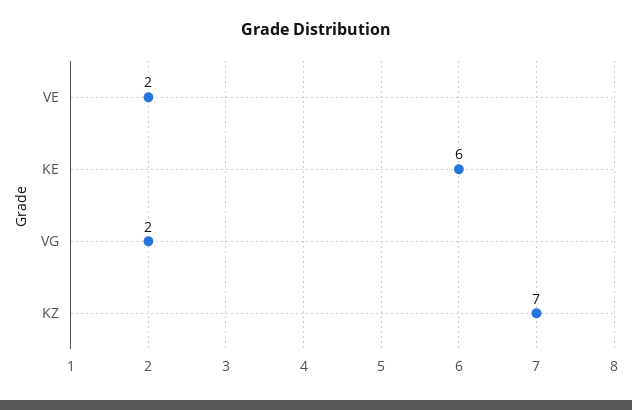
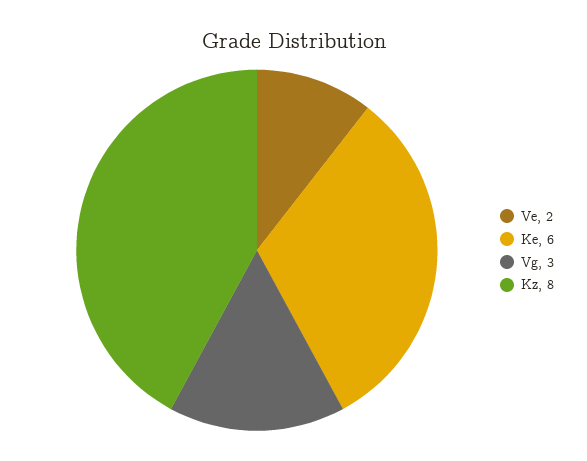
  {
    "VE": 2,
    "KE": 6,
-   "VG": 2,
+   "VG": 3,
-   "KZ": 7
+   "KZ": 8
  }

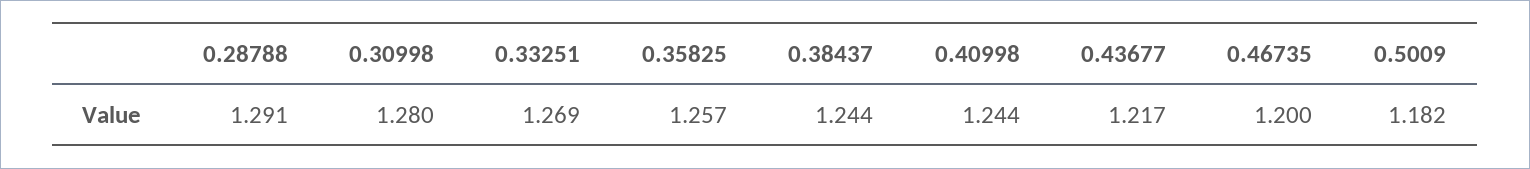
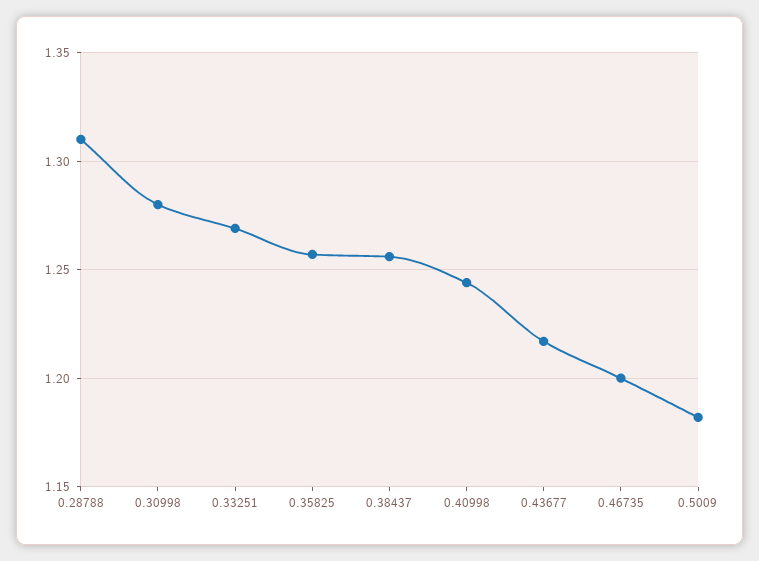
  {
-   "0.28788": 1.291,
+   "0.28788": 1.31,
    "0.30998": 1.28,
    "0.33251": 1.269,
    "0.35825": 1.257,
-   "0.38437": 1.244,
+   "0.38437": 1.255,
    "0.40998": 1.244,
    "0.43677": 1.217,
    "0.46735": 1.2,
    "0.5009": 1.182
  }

§ §

(AIM OF THE EXERCISE) Transcribe the full listing above exactly as it stands, minus the pictures.

(ANSWER FOR THE TASK)
  {
    "VE": 2,
    "KE": 6,
-   "VG": 2,
+   "VG": 3,
-   "KZ": 7
+   "KZ": 8
  }

  {
-   "0.28788": 1.291,
+   "0.28788": 1.31,
    "0.30998": 1.28,
    "0.33251": 1.269,
    "0.35825": 1.257,
-   "0.38437": 1.244,
+   "0.38437": 1.255,
    "0.40998": 1.244,
    "0.43677": 1.217,
    "0.46735": 1.2,
    "0.5009": 1.182
  }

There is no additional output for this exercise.